Comment travaillent…

Les directeurs financiers de la gastronomie

Publié le 12 décembre 2014 à 11h38    Mis à jour le 12 décembre 2014 à 17h06

Morgane Remy

Préparer la table du réveillon nécessite de l’anticipation… y compris pour les directions financières des fournisseurs concernés ! Pour gérer ce pic d’activité, il leur faut à la fois disposer du besoin en fonds de roulement et des ressources humaines nécessaires. Un objectif qui ne les empêche pas de veiller à donner à l’entreprise les moyens de se développer à plus long terme.

A Noël, lorsque nous dressons notre table, c’est un peu du patrimoine français que nous invitons chez nous. Les maisons Vranken Pommery (née en 1976), Lenôtre (1957), Labeyrie (1946) et celle du chocolatier lyonnais Voisin (1897) représentent le luxe des fêtes de fin d’année mais aussi un savoir-faire national. Et, pour ces sociétés, la période des fêtes est stratégique ! «Nous vendons 50 % de nos bouteilles de champagne en fin d’année», témoigne Patrice Proth, secrétaire général de Vranken-Pommery Monopole (315 millions d’euros de chiffre de d’affaires).Chez Labeyrie, ce n’est pas moins de 70 % des ventes de foie gras qui s’effectue entre fin novembre et fin décembre. «Et cette concentration des ventes à l’approche de Noël est habituelle pour des produits festifs, souligne Philippe Perrineau, directeur administratif et financier de Labeyrie Fine Foods (800 millions d’euros de chiffre d’affaires, dont 250 millions d’euros pour Labeyrie). Les consommateurs font attention au quotidien, mais se font plaisir au moment des fêtes.»

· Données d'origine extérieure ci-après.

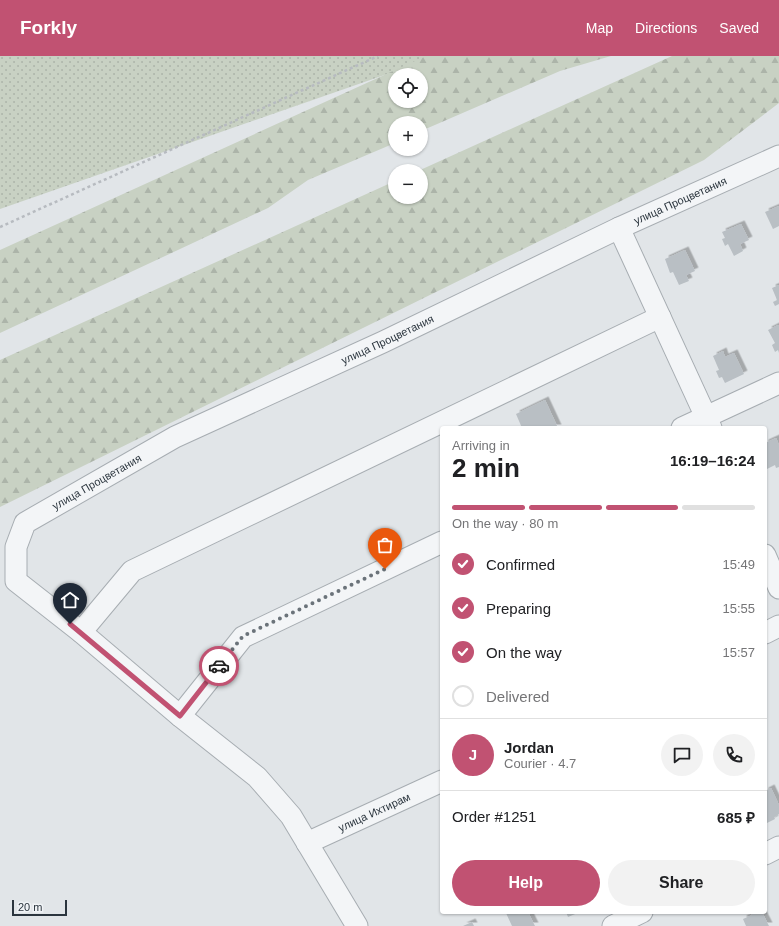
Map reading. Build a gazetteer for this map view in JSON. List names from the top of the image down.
{
  "streets": {
    "street": ["улица Процветания", "улица Ихтирам"]
  },
  "scale_bar": "20 m",
  "page": {
    "header": "Forkly",
    "nav": ["Map", "Directions", "Saved"],
    "map_buttons": ["+", "−"],
    "heading": ["2 min", "Arriving in", "16:19–16:24"],
    "panel": [
      "Jordan",
      "Courier · 4.7",
      "Order #1251",
      "685 ₽"
    ],
    "bar": "On the way · 80 m",
    "list": [
      ["Confirmed", "15:49"],
      ["Preparing", "15:55"],
      ["On the way", "15:57"],
      "Delivered"
    ],
    "round": "J",
    "buttons": ["Help", "Share"],
    "scale": "20 m"
  }
}
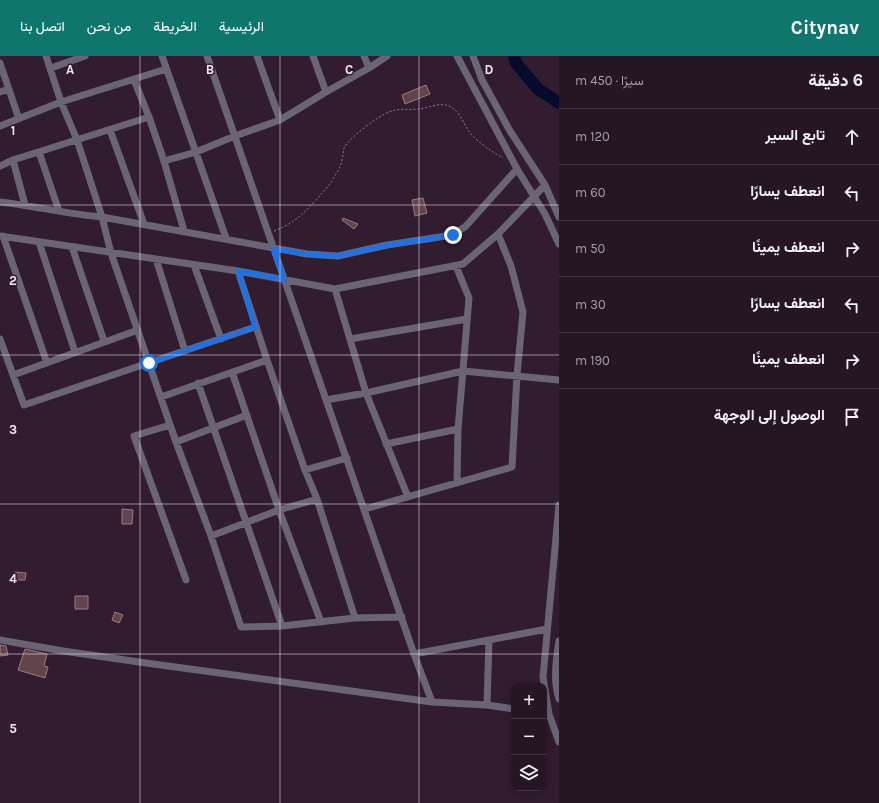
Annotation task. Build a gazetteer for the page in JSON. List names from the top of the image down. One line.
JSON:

Pour les entreprises possédant des boutiques, le mois de décembre est également important. Il représente 30 % du chiffre d’affaires pour Voisin (16 millions d’euros de chiffre d’affaires) et 20 % pour les magasins de Lenôtre (le chiffre d’affaires global de Lenôtre, incluant les activités de retail, le traiteur, le conseil et la formation, représente plus de 100 millions d’euros de chiffre d’affaires). «Nous réalisons également près de 80 % de nos ventes portant sur le catalogue de cadeaux d’affaires en décembre», ajoute Alexandre Basseur, directeur financier et juridique.

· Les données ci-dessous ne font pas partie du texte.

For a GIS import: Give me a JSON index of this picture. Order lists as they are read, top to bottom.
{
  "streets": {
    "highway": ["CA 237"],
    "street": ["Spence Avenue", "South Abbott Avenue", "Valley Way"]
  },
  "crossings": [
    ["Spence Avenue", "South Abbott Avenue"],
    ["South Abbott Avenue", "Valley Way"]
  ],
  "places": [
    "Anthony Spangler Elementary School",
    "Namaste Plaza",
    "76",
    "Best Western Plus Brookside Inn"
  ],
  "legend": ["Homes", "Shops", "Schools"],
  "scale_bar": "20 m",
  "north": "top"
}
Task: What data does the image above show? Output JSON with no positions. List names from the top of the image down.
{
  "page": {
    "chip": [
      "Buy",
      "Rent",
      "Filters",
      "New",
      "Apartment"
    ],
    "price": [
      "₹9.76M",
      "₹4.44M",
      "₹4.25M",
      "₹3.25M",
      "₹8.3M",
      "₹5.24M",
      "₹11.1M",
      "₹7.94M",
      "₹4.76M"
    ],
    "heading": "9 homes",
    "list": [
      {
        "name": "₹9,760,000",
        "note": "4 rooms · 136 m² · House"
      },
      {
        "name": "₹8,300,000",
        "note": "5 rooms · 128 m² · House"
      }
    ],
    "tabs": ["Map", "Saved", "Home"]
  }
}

Mais pour que champagne, toast de foie gras, petits plats et chocolats se retrouvent sur nos tables en abondance, les sociétés du secteur ont dû se livrer à un fin pilotage. Noël se planifie souvent dès le mois de janvier précédent. Et la direction financière de ces sociétés participe pour beaucoup à cette préparation millimétrée. «Par exemple, nous construisons le calendrier de promotions avec nos partenaires de la grande distribution dès le début d’année, explique Patrice Proth. Côté production, dans le champagne, nous devons même anticiper le besoin des clients, leurs envies, trois à quatre ans auparavant pour respecter le processus de vinification.» Le rôle de la direction financière dans cette anticipation est encore méconnu : c’est elle qui, grâce à ses données clients, essaie de faire émerger des tendances pour les années à venir (voir encadré), puis s’assure d’avoir les moyens de répondre aux futurs besoins des consommateurs.

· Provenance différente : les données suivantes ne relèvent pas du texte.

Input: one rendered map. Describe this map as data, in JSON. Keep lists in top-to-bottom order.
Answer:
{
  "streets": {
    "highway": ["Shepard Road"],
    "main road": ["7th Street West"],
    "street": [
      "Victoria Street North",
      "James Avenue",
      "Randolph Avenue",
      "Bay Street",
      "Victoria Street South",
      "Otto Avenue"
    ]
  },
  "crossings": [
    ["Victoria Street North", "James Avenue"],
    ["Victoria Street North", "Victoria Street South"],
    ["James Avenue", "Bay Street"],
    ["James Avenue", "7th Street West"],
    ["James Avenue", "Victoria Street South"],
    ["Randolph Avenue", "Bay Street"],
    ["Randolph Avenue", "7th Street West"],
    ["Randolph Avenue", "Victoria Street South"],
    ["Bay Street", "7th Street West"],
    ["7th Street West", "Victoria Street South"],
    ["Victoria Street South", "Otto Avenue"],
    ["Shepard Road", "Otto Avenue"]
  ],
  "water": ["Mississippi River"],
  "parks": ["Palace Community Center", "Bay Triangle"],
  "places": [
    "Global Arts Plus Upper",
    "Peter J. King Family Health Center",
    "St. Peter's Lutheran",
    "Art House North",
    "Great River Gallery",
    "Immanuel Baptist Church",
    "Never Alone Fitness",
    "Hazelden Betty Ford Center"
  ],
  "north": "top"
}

Se procurer assez de matières premières

La première chose à anticiper dans le commerce de bouche est l’achat des matières premières, qu’il s’agisse de raisins de Champagne, de café, de cacao, etc. «Nous ne pouvons simplement pas nous permettre d’en manquer», résume Guillaume de Jubécourt, directeur administratif et financier de Cafés Chocolats Voisin. Pour les produits de Noël, toutes les commandes de matières premières sont donc passées avant l’été. Pour autant, le timing de ces achats est primordial. «Les prix en boutiques ne changent qu’une ou deux fois par an et nous ne pouvons pas répercuter toutes les éventuelles hausses des prix de nos matières premières, explique Guillaume de Jubécourt. En outre, nous tenons à vendre des produits de luxe à un prix accessible. Nous devons donc acheter aux bons moments pour ne pas rogner des marges déjà contenues. Or, en 15 jours, le cours de bourse du cacao ou du café peut augmenter – ou baisser – de plus de 50 % !» Le responsable des achats, au sein de la direction financière, suit donc les cours tous les jours afin de choisir le meilleur moment pour acheter. De plus, de manière simple, des contrats à terme permettent à la PME de se couvrir sur plusieurs mois.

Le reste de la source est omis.